Depois dos 20


[Você pode ler este texto ao som de I Lived]

Depois dos 20, eu parei de ter certezas. Cansei de dizer que tinha tudo planejado feito trilho de trem. Faculdade, talvez intercâmbio, carreira, um estágio bacana que dava pra tomar as cervejas e pagar as entradas das festas e tal. Não previa que o fim da trilha estava descontinuado. Continuei no vagão, cegamente como fazem os que não passaram dos 20, sem me dar conta de que depois daquele ponto as coisas mudariam pra sempre.

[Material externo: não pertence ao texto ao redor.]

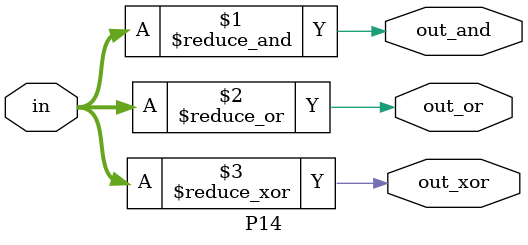
<source format=v>
module P14 (
    input [3:0] in,
    output out_and,
    output out_or,
    output out_xor
);

  assign out_and = &in;
  assign out_or  = |in;
  assign out_xor = ^in;

endmodule

</source>
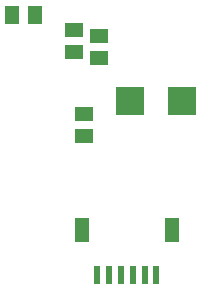
<source format=gtp>
G75*
%MOIN*%
%OFA0B0*%
%FSLAX25Y25*%
%IPPOS*%
%LPD*%
%AMOC8*
5,1,8,0,0,1.08239X$1,22.5*
%
%ADD10R,0.05906X0.05118*%
%ADD11R,0.02362X0.06102*%
%ADD12R,0.04724X0.07874*%
%ADD13R,0.05118X0.05906*%
%ADD14R,0.09449X0.09449*%
D10*
X0291000Y0309760D03*
X0291000Y0317240D03*
X0296000Y0335760D03*
X0296000Y0343240D03*
X0287500Y0345240D03*
X0287500Y0337760D03*
D11*
X0295315Y0263500D03*
X0299252Y0263500D03*
X0303189Y0263500D03*
X0307126Y0263500D03*
X0311063Y0263500D03*
X0315000Y0263500D03*
D12*
X0320118Y0278559D03*
X0290197Y0278559D03*
D13*
X0274490Y0350000D03*
X0267010Y0350000D03*
D14*
X0306339Y0321500D03*
X0323661Y0321500D03*
M02*

</source>
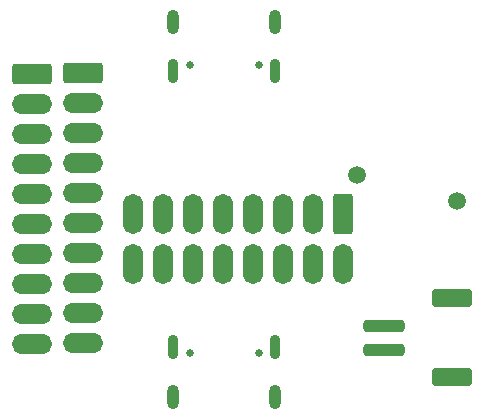
<source format=gbs>
G04 #@! TF.GenerationSoftware,KiCad,Pcbnew,9.0.1-unknown-1000.20250414git3fadd20.fc41*
G04 #@! TF.CreationDate,2025-04-20T13:29:54-07:00*
G04 #@! TF.ProjectId,usb-pd-plank,7573622d-7064-42d7-906c-616e6b2e6b69,rev?*
G04 #@! TF.SameCoordinates,Original*
G04 #@! TF.FileFunction,Soldermask,Bot*
G04 #@! TF.FilePolarity,Negative*
%FSLAX46Y46*%
G04 Gerber Fmt 4.6, Leading zero omitted, Abs format (unit mm)*
G04 Created by KiCad (PCBNEW 9.0.1-unknown-1000.20250414git3fadd20.fc41) date 2025-04-20 13:29:54*
%MOMM*%
%LPD*%
G01*
G04 APERTURE LIST*
G04 Aperture macros list*
%AMRoundRect*
0 Rectangle with rounded corners*
0 $1 Rounding radius*
0 $2 $3 $4 $5 $6 $7 $8 $9 X,Y pos of 4 corners*
0 Add a 4 corners polygon primitive as box body*
4,1,4,$2,$3,$4,$5,$6,$7,$8,$9,$2,$3,0*
0 Add four circle primitives for the rounded corners*
1,1,$1+$1,$2,$3*
1,1,$1+$1,$4,$5*
1,1,$1+$1,$6,$7*
1,1,$1+$1,$8,$9*
0 Add four rect primitives between the rounded corners*
20,1,$1+$1,$2,$3,$4,$5,0*
20,1,$1+$1,$4,$5,$6,$7,0*
20,1,$1+$1,$6,$7,$8,$9,0*
20,1,$1+$1,$8,$9,$2,$3,0*%
G04 Aperture macros list end*
%ADD10C,0.650000*%
%ADD11O,0.900000X2.100000*%
%ADD12O,1.000000X2.100000*%
%ADD13RoundRect,0.250000X-1.450000X-0.600000X1.450000X-0.600000X1.450000X0.600000X-1.450000X0.600000X0*%
%ADD14O,3.400000X1.700000*%
%ADD15RoundRect,0.250000X-0.600000X1.450000X-0.600000X-1.450000X0.600000X-1.450000X0.600000X1.450000X0*%
%ADD16O,1.700000X3.400000*%
%ADD17C,1.500000*%
%ADD18RoundRect,0.250000X-1.500000X0.250000X-1.500000X-0.250000X1.500000X-0.250000X1.500000X0.250000X0*%
%ADD19RoundRect,0.250001X-1.449999X0.499999X-1.449999X-0.499999X1.449999X-0.499999X1.449999X0.499999X0*%
G04 APERTURE END LIST*
D10*
G04 #@! TO.C,J2*
X49110000Y-112190000D03*
X54890000Y-112190000D03*
D11*
X47680000Y-111690000D03*
D12*
X47680000Y-115870000D03*
D11*
X56320000Y-111690000D03*
D12*
X56320000Y-115870000D03*
G04 #@! TD*
D13*
G04 #@! TO.C,J3*
X35675000Y-88550000D03*
D14*
X35675000Y-91090000D03*
X35675000Y-93630000D03*
X35675000Y-96170000D03*
X35675000Y-98710000D03*
X35675000Y-101250000D03*
X35675000Y-103790000D03*
X35675000Y-106330000D03*
X35675000Y-108870000D03*
X35675000Y-111410000D03*
G04 #@! TD*
D10*
G04 #@! TO.C,J1*
X54890000Y-87810000D03*
X49110000Y-87810000D03*
D11*
X56320000Y-88310000D03*
D12*
X56320000Y-84130000D03*
D11*
X47680000Y-88310000D03*
D12*
X47680000Y-84130000D03*
G04 #@! TD*
D15*
G04 #@! TO.C,J5*
X62000000Y-100380000D03*
D16*
X62000000Y-104620000D03*
X59460000Y-100380000D03*
X59460000Y-104620000D03*
X56920000Y-100380000D03*
X56920000Y-104620000D03*
X54380000Y-100380000D03*
X54380000Y-104620000D03*
X51840000Y-100380000D03*
X51840000Y-104620000D03*
X49300000Y-100380000D03*
X49300000Y-104620000D03*
X46760000Y-100380000D03*
X46760000Y-104620000D03*
X44220000Y-100380000D03*
X44220000Y-104620000D03*
G04 #@! TD*
D13*
G04 #@! TO.C,J4*
X40050000Y-88500000D03*
D14*
X40050000Y-91040000D03*
X40050000Y-93580000D03*
X40050000Y-96120000D03*
X40050000Y-98660000D03*
X40050000Y-101200000D03*
X40050000Y-103740000D03*
X40050000Y-106280000D03*
X40050000Y-108820000D03*
X40050000Y-111360000D03*
G04 #@! TD*
D17*
G04 #@! TO.C,TP2*
X63200000Y-97100000D03*
G04 #@! TD*
G04 #@! TO.C,TP1*
X71700000Y-99300000D03*
G04 #@! TD*
D18*
G04 #@! TO.C,J6*
X65550000Y-109900000D03*
X65550000Y-111900000D03*
D19*
X71300000Y-107550000D03*
X71300000Y-114250000D03*
G04 #@! TD*
M02*

</source>
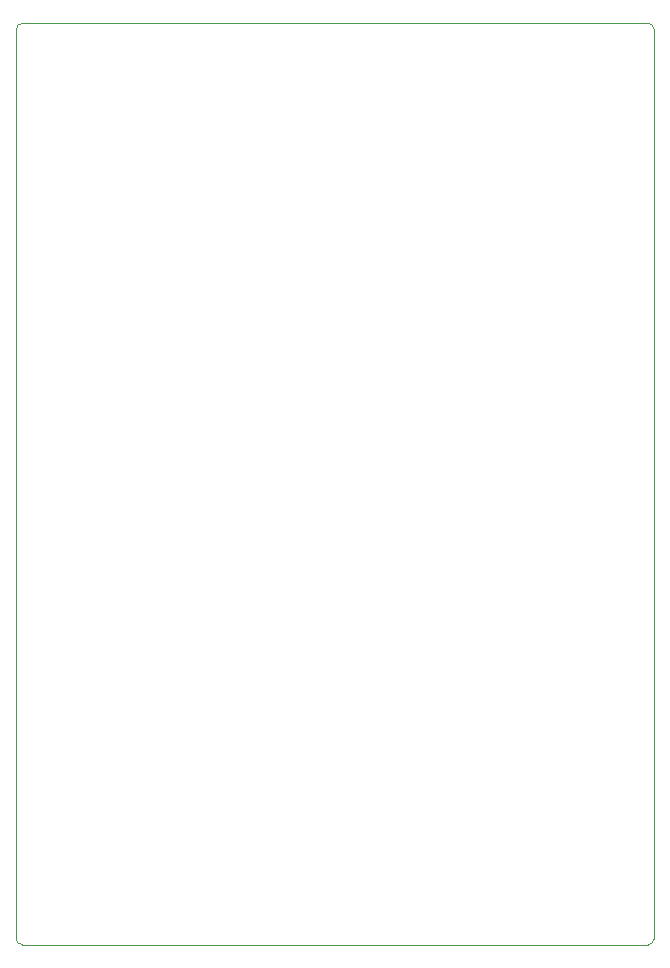
<source format=gbr>
%TF.GenerationSoftware,KiCad,Pcbnew,8.0.6*%
%TF.CreationDate,2024-11-10T12:55:49-08:00*%
%TF.ProjectId,stm32-can-do,73746d33-322d-4636-916e-2d646f2e6b69,v0.1*%
%TF.SameCoordinates,Original*%
%TF.FileFunction,Profile,NP*%
%FSLAX46Y46*%
G04 Gerber Fmt 4.6, Leading zero omitted, Abs format (unit mm)*
G04 Created by KiCad (PCBNEW 8.0.6) date 2024-11-10 12:55:49*
%MOMM*%
%LPD*%
G01*
G04 APERTURE LIST*
%TA.AperFunction,Profile*%
%ADD10C,0.050000*%
%TD*%
G04 APERTURE END LIST*
D10*
X117500000Y-46000000D02*
X170500000Y-46000000D01*
X117000000Y-123500000D02*
X117000000Y-46500000D01*
X171000000Y-46500000D02*
X171000000Y-123500000D01*
X170500000Y-46000000D02*
G75*
G02*
X171000000Y-46500000I0J-500000D01*
G01*
X117000000Y-46500000D02*
G75*
G02*
X117500000Y-46000000I500000J0D01*
G01*
X117500000Y-124000000D02*
G75*
G02*
X117000000Y-123500000I0J500000D01*
G01*
X170500000Y-124000000D02*
X117500000Y-124000000D01*
X171000000Y-123500000D02*
G75*
G02*
X170500000Y-124000000I-500000J0D01*
G01*
M02*

</source>
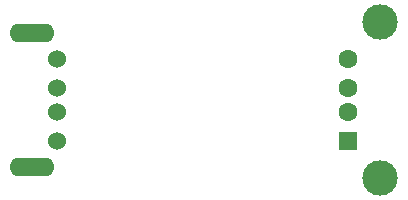
<source format=gbr>
%TF.GenerationSoftware,KiCad,Pcbnew,7.0.2*%
%TF.CreationDate,2023-05-26T00:25:00+02:00*%
%TF.ProjectId,usb-power-stick,7573622d-706f-4776-9572-2d737469636b,rev?*%
%TF.SameCoordinates,Original*%
%TF.FileFunction,Soldermask,Bot*%
%TF.FilePolarity,Negative*%
%FSLAX46Y46*%
G04 Gerber Fmt 4.6, Leading zero omitted, Abs format (unit mm)*
G04 Created by KiCad (PCBNEW 7.0.2) date 2023-05-26 00:25:00*
%MOMM*%
%LPD*%
G01*
G04 APERTURE LIST*
%ADD10R,1.500000X1.600000*%
%ADD11C,1.600000*%
%ADD12C,3.000000*%
%ADD13C,0.001000*%
%ADD14C,1.524000*%
%ADD15O,3.800000X1.600000*%
G04 APERTURE END LIST*
D10*
%TO.C,J2*%
X153146000Y-115316000D03*
D11*
X153146000Y-112816000D03*
X153146000Y-110816000D03*
X153146000Y-108316000D03*
D12*
X155856000Y-118386000D03*
X155856000Y-105246000D03*
%TD*%
D13*
%TO.C,J1*%
X126375000Y-109566000D03*
X126375000Y-114066000D03*
D14*
X128475000Y-115316000D03*
X128475000Y-112816000D03*
X128475000Y-110816000D03*
X128475000Y-108316000D03*
D15*
X126375000Y-106116000D03*
X126375000Y-117516000D03*
%TD*%
M02*

</source>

Depois dos 20, lá perto dos 25, a ressaca nunca mais foi a mesma. Aos 18, catuaba era suco e champanhe podia ser tomado no café da manhã. Agora tudo causa dor de cabeça, enjôo e uma promessa fervorosa na frente de qualquer paróquia que aquele foi o último pileque. Aliás, o rombo na conta bancária é tão grande que faz diferença no orçamento do mês (se você já se banca, mora sozinho e tem contas fixas pra pagar).

Depois dos 20, de fixo são só as contas e a grade de programação do Netflix. Seu corpo não se anima tanto com as sextas-feiras assim e prefere cair duro na cama. Você começa a ver que diversão pode ser reunir os amigos pra jogar video game e tomar umas taças de vinho ou beber cerveja em casa. Vê também que não esperar nada de uma noite e ter a aventura mais alucinante da sua vida sem ter que pedir permissão pros pais ou se matar porque tinha trabalho da faculdade pra fazer no final de semana é incrível. Nem tudo são malefícios, digo por experiência própria, as coisas só mudam um pouquinho.

Depois dos 20, eu achei que aprenderia a cozinhar. Nada. Continuo vivendo do básico, com muito frango, carne, tapioca e delivery. Aprendi que bagunça na casa dos pais só é divertido porque a gente era muito mimado e não tinha que limpar. Bagunça na nossa casa incomoda, e você pensa duas vezes antes de dar uma festa porque vai ter que gastar dinheiro, limpar tudo no fim de semana ou antes de ir pro trabalho no dia seguinte. Ah, o trabalho no dia seguinte. Se você for um pouco mais maduro que eu, vai entender que depois dos 20 é que se ouve o corpo. Tem trabalho, tem cansaço, tem obrigações da rotina (como ir à academia) que contam mais do que sair sem rumo numa quarta-feira qualquer.

Depois dos 20, os amores “bipolares” não são lá muito divertidos. Aliás, você perde um pouco a paciência de sofrer por amor e vai tendo cada vez mais medo de se jogar. Receio por conta das experiências anteriores vai fazer você formar uma barreira transparente, mas que faz sentir lá no fundo. Terapia, bar ou os dois vão fazer parte da sua vida quando você sofrer por amor. A diferença é que o bar vai dar dor de cabeça e a terapia vai resolver as coisas. Ah, mas relaxa, você também vai se importar menos com o que precisa de menos importância. Vai até rir de como tava agindo feito tolo duas semanas depois de tomar um fora de quem você nem queria tanto assim.

Depois dos 20, você começa a tomar alguma autonomia na sua vida. Talvez aos 20 ainda seja cedo, mas lá pelos 20 e tantos, você saboreia o prazer de tomar as rédeas das coisas. Toda causa vai ter uma consequência, isso é um fato. Mas é bom. Vai te ensinar em dobro sobre saudades, sentir falta, pagar as contas em dia, fazer coisas que você odeia – como as filas de banco e problemas com operados telefônicas.

Depois dos 20, você se livra daquela obrigação de ser perfeito, de escrever um texto coeso, você só quer expressar quem você é pro mundo. Como nesse texto escrito dentro de um metrô no meio do meu aniversário de 23 anos. Ah, se eu te contasse como tudo mudou dos 19 pra cá, você nem acreditaria. Você vai ver que as coisas não são tão fáceis, que viajar frequentemente demanda planejamento, que inserir alguém na sua rotina influencia muito na sua ideia de amor. Ou talvez você não entenda nada disso e essas minhas experiências sejam só minhas, bem longe do que você realmente vai viver. Essa é a delícia do mundo depois dos 20: a gente começa a ser tão nosso e passa a descobrir tanta coisa que, às vezes, nós não nos parecemos com mais ninguém. Nunca mais.